Brewer also said Smith shares her values on border security, giving him political cover on an issue where he has often stood in contrast with other Republicans. Smith opposed SB1070, the 2010 illegal immigration bill that vaulted Brewer to national stardom, and is viewed by conservative critics as being soft on the issue. Two protesters wearing Barack Obama masks stood on the street in front of Cubs Park, one of whom carried a sign that called out Smith for his opposition to SB1070.
“I will never back down on getting our border secured, nor would I ever support anyone who does not share this fundamental priority with me,” Brewer said.
Smith said Brewer is right when she says that the border must be secured before the nation’s broken immigration system can be fixed, and is right when she calls on the federal government must take action.

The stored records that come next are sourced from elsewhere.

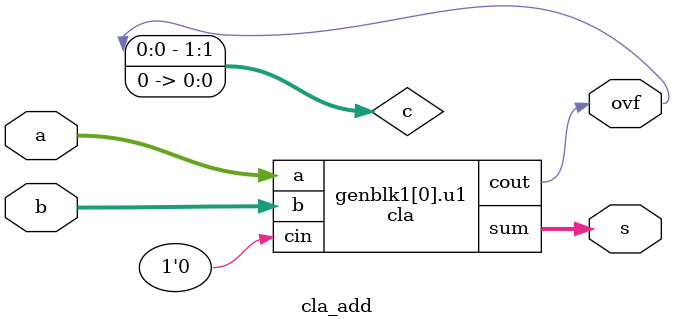
<source format=sv>
module cla (
  input logic [3:0] a, b,
  input logic cin,
  output logic [3:0] sum,
  output logic cout
);

  wire p0, p1, p2, p3;
  wire g0, g1, g2, g3;
  wire c0, c1, c2, c3;

  assign p0 = a[0] ^ b[0];
  assign p1 = a[1] ^ b[1];
  assign p2 = a[2] ^ b[2];
  assign p3 = a[3] ^ b[3];

  assign g0 = a[0] & b[0];
  assign g1 = a[1] & b[1];
  assign g2 = a[2] & b[2];
  assign g3 = a[3] & b[3];

  assign c0 = g0 | (p0 & cin);
  assign c1 = g1 | (p1 & (g0 | (p0 & cin)));
  assign c2 = g2 | (p2 & (g1 | (p1 & (g0 | (p0 & cin)))));
  assign c3 = g3 | (p3 & (g2 | (p2 & (g1 | (p1 & (g0 | (p0 & cin)))))));
  assign cout = c3;

  assign sum[0] = p0 ^ cin;
  assign sum[1] = p1 ^ c0;
  assign sum[2] = p2 ^ c1;
  assign sum[3] = p3 ^ c2;


endmodule


module cla_add #(
    parameter N = 4
) (
  input logic [N-1:0] a, b,
  output logic [N-1:0] s,
  output logic ovf
);

  logic [N/4:0] c;
  assign c[0] = 0;
  genvar i;
  for (i = 0; i < N; i = i + 4) begin
    cla u1 (
        a[(3+i):i],
        b[(3+i):i],
        c[i/4],
        s[(3+i):i],
        c[i/4+1]
    );
  end
  assign ovf = c[N/4];

endmodule

</source>
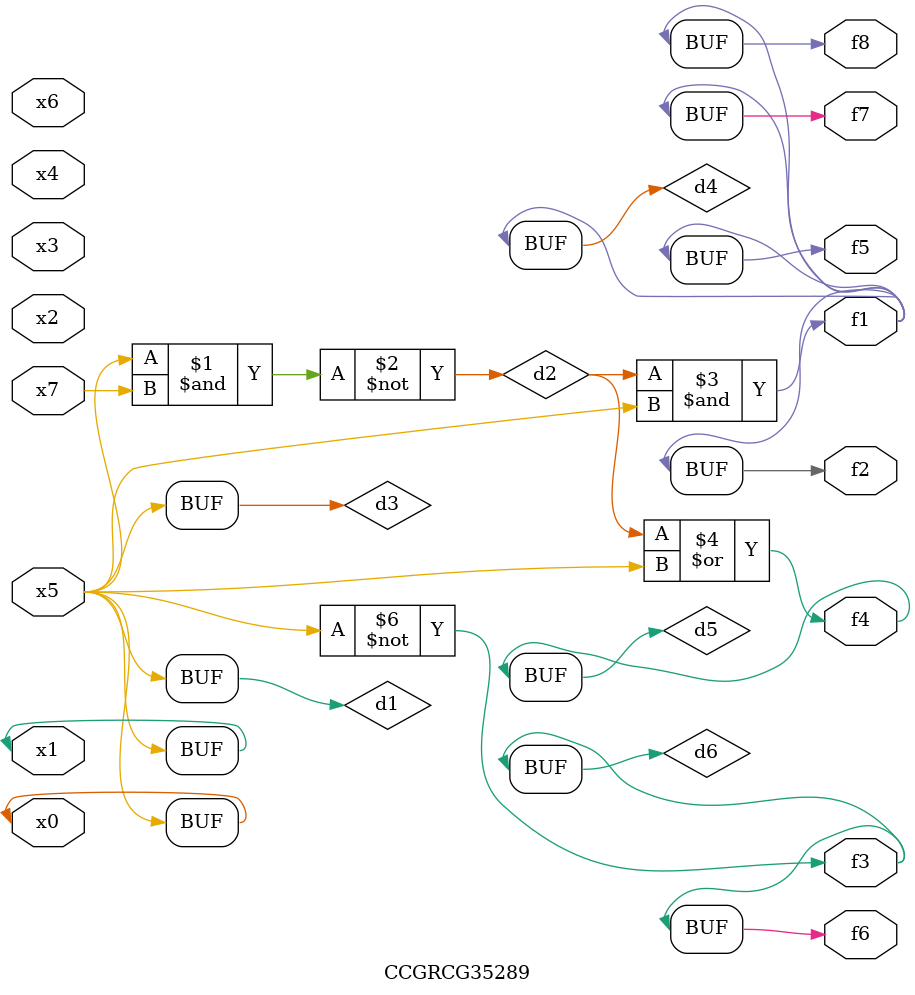
<source format=v>
module CCGRCG35289(
	input x0, x1, x2, x3, x4, x5, x6, x7,
	output f1, f2, f3, f4, f5, f6, f7, f8
);

	wire d1, d2, d3, d4, d5, d6;

	buf (d1, x0, x5);
	nand (d2, x5, x7);
	buf (d3, x0, x1);
	and (d4, d2, d3);
	or (d5, d2, d3);
	nor (d6, d1, d3);
	assign f1 = d4;
	assign f2 = d4;
	assign f3 = d6;
	assign f4 = d5;
	assign f5 = d4;
	assign f6 = d6;
	assign f7 = d4;
	assign f8 = d4;
endmodule

</source>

“As your governor, I’ll demand action in Washington for reform that benefits all Arizonans. I’ll do everything within my power as governor to fix this problem and will be relentless in working toward a solution,” he said.

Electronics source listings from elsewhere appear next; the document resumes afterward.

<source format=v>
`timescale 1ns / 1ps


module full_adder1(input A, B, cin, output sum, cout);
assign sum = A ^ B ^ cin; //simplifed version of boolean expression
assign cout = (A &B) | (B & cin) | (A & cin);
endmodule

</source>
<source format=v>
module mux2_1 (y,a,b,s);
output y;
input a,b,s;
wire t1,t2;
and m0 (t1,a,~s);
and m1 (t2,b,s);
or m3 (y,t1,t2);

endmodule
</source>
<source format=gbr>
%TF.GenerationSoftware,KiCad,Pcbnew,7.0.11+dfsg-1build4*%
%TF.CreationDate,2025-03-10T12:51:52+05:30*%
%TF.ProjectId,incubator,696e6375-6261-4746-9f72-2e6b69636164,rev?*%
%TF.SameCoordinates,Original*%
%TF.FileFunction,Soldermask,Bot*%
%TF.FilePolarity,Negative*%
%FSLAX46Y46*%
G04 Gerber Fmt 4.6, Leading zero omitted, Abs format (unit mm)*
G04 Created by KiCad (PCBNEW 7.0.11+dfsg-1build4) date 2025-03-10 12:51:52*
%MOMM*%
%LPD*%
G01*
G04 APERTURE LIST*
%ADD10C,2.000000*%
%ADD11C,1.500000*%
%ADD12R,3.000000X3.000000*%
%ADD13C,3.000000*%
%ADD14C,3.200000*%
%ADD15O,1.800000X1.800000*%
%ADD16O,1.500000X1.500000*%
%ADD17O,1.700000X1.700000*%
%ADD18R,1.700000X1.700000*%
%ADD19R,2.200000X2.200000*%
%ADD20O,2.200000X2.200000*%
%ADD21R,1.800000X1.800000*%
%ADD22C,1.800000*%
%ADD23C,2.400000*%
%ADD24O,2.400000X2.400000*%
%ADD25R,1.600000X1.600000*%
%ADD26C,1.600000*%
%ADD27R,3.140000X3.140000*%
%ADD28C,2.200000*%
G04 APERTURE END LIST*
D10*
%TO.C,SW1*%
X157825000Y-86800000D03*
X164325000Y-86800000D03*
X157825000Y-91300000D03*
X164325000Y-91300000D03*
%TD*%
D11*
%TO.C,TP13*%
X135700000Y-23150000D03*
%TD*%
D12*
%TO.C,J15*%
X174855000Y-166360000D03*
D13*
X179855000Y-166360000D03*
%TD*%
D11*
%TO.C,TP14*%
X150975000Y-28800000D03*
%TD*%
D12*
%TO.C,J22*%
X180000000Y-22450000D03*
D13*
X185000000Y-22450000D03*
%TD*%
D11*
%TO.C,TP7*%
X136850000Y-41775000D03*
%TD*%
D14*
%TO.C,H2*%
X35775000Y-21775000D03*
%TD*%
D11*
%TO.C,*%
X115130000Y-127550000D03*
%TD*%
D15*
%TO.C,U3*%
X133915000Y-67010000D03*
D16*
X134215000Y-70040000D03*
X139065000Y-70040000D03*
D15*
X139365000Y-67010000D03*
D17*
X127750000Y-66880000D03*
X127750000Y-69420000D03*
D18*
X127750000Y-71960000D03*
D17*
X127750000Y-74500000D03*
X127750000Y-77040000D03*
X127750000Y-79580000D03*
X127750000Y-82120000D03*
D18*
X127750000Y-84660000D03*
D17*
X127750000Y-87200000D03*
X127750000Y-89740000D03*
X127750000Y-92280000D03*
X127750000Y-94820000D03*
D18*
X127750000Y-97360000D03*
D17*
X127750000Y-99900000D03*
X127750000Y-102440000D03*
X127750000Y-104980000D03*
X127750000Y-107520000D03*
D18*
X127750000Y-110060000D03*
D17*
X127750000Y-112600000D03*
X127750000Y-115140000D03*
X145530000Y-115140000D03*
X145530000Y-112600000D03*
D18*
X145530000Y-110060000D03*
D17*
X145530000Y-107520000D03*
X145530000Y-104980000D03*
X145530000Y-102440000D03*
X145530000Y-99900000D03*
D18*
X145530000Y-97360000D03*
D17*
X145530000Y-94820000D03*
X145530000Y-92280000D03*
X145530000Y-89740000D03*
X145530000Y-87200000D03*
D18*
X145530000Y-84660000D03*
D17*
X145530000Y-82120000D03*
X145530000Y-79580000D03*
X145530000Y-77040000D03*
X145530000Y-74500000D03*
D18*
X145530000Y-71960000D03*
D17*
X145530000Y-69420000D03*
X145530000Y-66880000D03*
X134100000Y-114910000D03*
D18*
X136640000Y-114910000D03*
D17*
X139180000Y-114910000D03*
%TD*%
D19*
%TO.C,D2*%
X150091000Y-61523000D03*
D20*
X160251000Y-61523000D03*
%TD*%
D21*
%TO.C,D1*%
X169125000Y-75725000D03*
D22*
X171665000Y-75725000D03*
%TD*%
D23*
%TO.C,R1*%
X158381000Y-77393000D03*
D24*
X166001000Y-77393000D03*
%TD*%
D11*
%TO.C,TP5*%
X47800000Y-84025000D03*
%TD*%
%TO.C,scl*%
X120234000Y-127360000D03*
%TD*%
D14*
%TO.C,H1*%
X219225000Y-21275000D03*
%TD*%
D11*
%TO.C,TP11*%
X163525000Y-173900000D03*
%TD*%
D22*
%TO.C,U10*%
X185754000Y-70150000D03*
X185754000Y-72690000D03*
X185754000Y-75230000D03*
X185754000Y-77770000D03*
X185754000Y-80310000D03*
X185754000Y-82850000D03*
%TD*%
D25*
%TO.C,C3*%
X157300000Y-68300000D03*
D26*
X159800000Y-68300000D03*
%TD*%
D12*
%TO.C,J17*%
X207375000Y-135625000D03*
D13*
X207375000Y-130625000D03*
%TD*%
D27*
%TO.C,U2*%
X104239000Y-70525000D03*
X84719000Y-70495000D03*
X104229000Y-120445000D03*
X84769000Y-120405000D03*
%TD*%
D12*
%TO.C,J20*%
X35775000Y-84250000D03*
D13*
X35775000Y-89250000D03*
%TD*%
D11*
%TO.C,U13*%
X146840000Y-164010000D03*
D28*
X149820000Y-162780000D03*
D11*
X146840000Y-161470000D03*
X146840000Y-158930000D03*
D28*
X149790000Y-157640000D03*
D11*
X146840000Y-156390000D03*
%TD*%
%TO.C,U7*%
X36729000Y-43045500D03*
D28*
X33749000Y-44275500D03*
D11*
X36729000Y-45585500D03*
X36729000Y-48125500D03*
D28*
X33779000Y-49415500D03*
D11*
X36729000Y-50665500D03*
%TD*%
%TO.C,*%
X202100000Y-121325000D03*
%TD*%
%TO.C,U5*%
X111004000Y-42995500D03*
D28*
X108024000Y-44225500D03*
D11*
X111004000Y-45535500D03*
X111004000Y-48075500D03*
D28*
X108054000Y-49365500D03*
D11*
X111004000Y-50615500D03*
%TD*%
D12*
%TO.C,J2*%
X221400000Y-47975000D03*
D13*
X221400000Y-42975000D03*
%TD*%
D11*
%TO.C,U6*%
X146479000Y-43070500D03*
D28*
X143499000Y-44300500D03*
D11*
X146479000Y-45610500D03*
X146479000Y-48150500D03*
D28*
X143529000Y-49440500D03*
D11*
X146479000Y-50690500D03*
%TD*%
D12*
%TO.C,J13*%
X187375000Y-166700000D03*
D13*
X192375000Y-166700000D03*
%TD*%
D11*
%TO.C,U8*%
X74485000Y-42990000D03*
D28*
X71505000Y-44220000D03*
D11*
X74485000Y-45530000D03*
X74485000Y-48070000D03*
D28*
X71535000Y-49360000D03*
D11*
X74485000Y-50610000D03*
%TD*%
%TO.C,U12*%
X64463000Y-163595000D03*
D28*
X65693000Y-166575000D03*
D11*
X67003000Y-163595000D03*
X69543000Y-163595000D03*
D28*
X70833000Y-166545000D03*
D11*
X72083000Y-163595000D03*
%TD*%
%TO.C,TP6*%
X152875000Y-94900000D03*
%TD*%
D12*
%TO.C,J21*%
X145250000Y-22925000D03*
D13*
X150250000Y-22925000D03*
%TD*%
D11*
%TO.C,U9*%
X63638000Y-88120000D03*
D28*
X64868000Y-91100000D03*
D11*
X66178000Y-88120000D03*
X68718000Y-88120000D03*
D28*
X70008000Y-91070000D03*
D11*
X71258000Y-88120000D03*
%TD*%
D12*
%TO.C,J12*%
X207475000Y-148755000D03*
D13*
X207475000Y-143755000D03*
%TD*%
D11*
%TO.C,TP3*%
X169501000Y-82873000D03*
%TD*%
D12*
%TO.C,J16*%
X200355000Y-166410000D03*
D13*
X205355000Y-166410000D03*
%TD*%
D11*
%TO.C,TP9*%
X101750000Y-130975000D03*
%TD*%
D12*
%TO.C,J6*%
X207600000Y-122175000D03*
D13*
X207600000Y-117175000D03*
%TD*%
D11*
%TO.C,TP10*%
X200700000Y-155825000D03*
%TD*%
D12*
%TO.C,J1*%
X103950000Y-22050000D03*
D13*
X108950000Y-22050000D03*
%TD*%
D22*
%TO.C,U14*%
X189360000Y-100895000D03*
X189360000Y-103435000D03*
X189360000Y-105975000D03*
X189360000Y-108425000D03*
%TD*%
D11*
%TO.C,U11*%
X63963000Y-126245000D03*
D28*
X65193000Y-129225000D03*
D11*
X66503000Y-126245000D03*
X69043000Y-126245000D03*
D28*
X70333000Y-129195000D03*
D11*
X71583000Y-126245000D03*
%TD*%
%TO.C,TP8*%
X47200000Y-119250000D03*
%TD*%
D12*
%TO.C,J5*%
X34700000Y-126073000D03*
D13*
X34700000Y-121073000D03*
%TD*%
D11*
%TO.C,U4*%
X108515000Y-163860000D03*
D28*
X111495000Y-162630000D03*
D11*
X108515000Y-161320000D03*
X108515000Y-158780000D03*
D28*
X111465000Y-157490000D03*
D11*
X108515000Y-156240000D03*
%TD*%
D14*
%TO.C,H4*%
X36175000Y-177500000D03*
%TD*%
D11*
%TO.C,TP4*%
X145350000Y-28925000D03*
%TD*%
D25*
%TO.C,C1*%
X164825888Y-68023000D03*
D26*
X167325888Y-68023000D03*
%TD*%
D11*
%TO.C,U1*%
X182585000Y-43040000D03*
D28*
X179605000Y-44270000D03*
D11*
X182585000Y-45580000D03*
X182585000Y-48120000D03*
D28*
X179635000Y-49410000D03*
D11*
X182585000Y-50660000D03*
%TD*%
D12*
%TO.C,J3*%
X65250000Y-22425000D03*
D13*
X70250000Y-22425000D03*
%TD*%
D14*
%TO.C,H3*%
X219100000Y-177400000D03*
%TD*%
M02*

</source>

Smith promised to do all he can to bring quality jobs to Arizona. For example, he pointed to the work he and Brewer did in helping to keep the Chicago Cubs in Mesa for Spring Training and bringing a new Apple manufacturing plant to the city.
“We found a solution to keep this economic engine in Arizona without raising taxes. That’s what true conservatism is. Conservative leaders create bright futures,” Smith said.
The popular governor’s endorsement comes at an opportune time for Smith. His campaign was largely viewed as faltering and running low on money, and many thought the GOP primary had become a two-way race between state Treasurer Doug Ducey and former GoDaddy executive Christine Jones. Ducey’s supporters in the business community even made recent efforts to pick off Smith’s business support by promoting Ducey as the only one of the two who could win the primary.
But Brewer’s endorsement and a recent poll showing Smith barely trailing behind Ducey buoyed his campaign. Smith said he raised $50,000 in the last 24 hours based on those two things, and that he expected Brewer’s support to increase his fundraising, where he has fallen short of Ducey and Jones.
He said Brewer has also committed to doing everything she can to help get him elected, though he didn’t know whether that would include fundraisers and television ads.
Even though the endorsement came nearly a week after early ballots started, Brewer and Smith said the endorsement didn’t come too late to make a major impact on the race.
Smith said the endorsement is a game-changer.
“Next week, two weeks from now, the timing will have been forgotten because most Arizonans still have not voted. A large number of Arizona Republicans still are undecided. I think this will go a great way to introducing me to those who may not know me well enough, and they’ll be there to vote. Absolutely it’s not too late,” he said.